Party im Blitz hat darüber hinaus etwas Rohes, Unbearbeitetes. Die letzten Glättungen sind durch den Tod des Autors im Jahre 1994 wohl ausgeblieben. Das wird an keiner Stelle deutlicher als in der Schilderung einer Liaison mit der Schriftstellerin Iris Murdoch. Er ist schonungslos im Umgang mit der Murdoch, aber kaum weniger bloßstellend sind die Passagen für Canetti, der hier jegliche Deckung aufzugeben scheint. ("Am besten weiß ich Bescheid über ihre Beziehung zu einem Dichter, der bin ich").

Erscheint das Paradieren englischer Künstler, Adliger und Politiker hier insgesamt wie das Ensemble einer Zoogesellschaft, die über ihre Instinkte gesteuert wird, so tritt Canetti mit Iris Murdoch in einen nachträglichen Kampf am Futtertrog um dichterische Aufmerksamkeit ein. Indem Canetti treffen will, zeigt er, dass er getroffen worden ist. Die große Kunst des surrender and catch, des abwartenden Belauerns und plötzlichen Zugreifens, die Canettis Gesamtwerk auszeichnet, ist hier preisgegeben. "Man könnte Iris Murdoch das Oxford-Ragout nennen. Alles, was ich am englischen Leben verachte, ist bei ihr gesetzt worden.

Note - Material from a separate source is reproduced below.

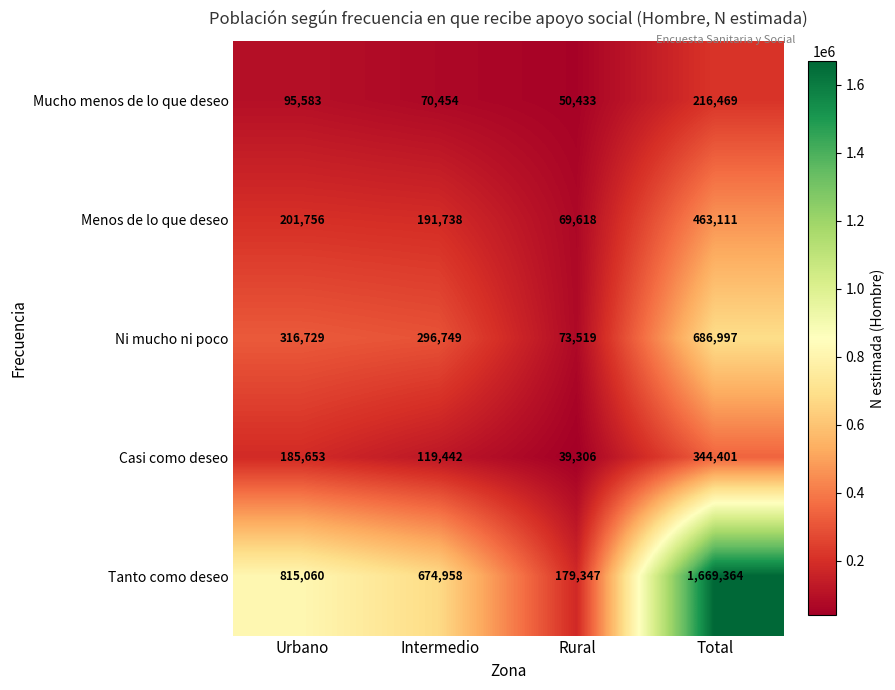

Rank the series at Rural from highest to lowest value.

Tanto como deseo, Ni mucho ni poco, Menos de lo que deseo, Mucho menos de lo que deseo, Casi como deseo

Man könnte sich vorstellen, dass sie unaufhörlich spricht, als Tutor, und unaufhörlich zuhört: im Pub, im Bett, in Konversationen mit Liebhabern männlichen oder weiblichen Geschlechts. Sie nimmt nichts ganz auf, sie lehnt nichts ganz ab, es bleibt alles bei allem unausgefertigt ungefährlich und tolerabel."

Man kennt Canettis lustvolle Feindschaftsverhältnisse aus der Autobiographie zu Hermann Scherchen, zu Franz Werfel oder zu Brecht. Es sind die Konkurrenzgebärden eines noch nicht anerkannten Dichters gegenüber literarischen Berühmtheiten. Sie alle kann man lesen im Zusammenhang einer Poetologie, die den Dichter als Machthaber begreift, der sich durch seine Werkarchitektur des gewöhnlichen Tötens zur Machtanhäufung enthält. Der Dichter, der der größte Bewunderer ist, besitzt die Fähigkeit, im Werk zu vernichten.

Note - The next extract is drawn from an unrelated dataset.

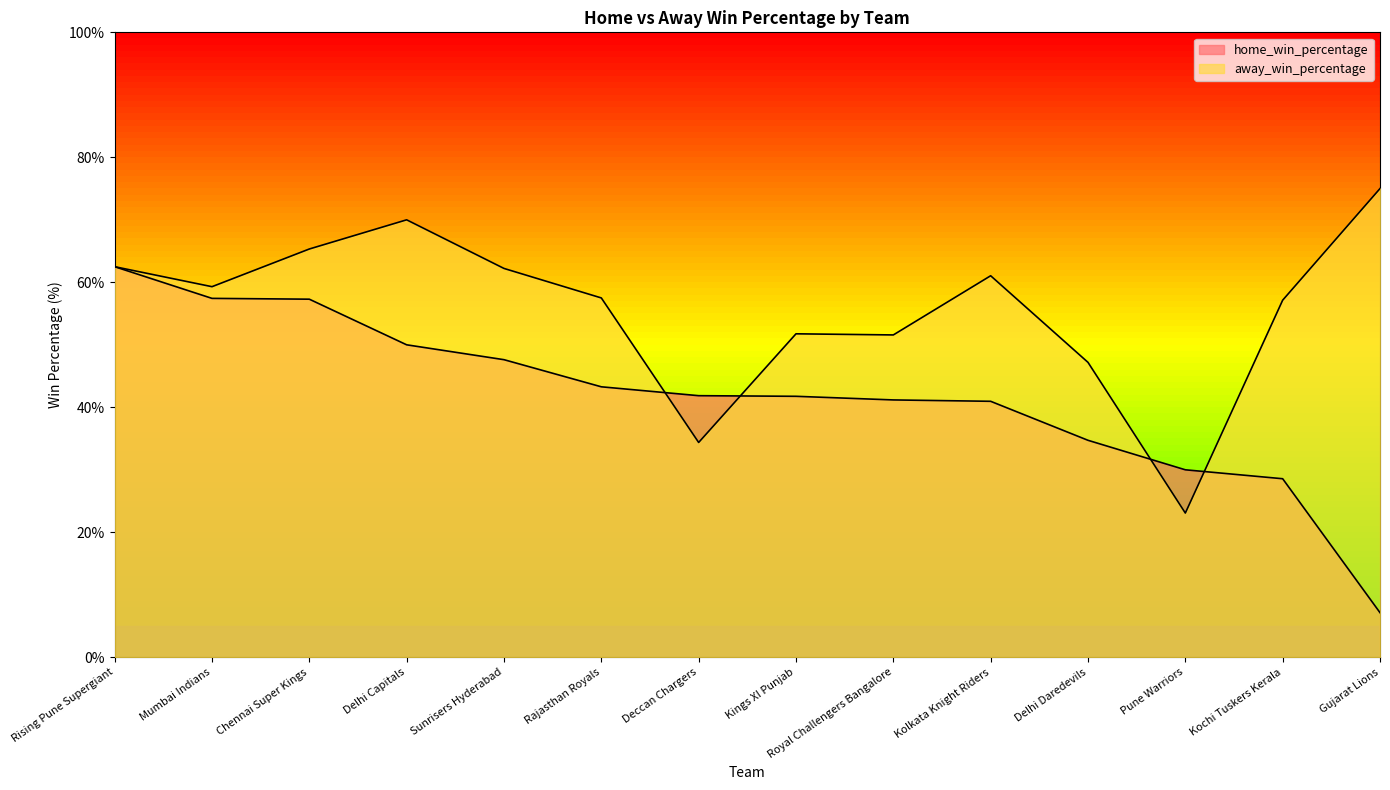

How many distinct data groups are displayed?

2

Die nachhaltige Feindschaft gegen die Murdoch aber ist geprägt von sexueller Kränkung. Hier schlummert im Gegensatz zu hinreichend bekannten Arrangeurskunst Canettis die Kraft einer Verstörung. Party im Blitz ist deshalb keineswegs ein Buch für die Kader fortgeschrittener Canetti-Leser. Seine große Kunst der Selbstmythologisierung aber erlebt hier seinen Maskensprung.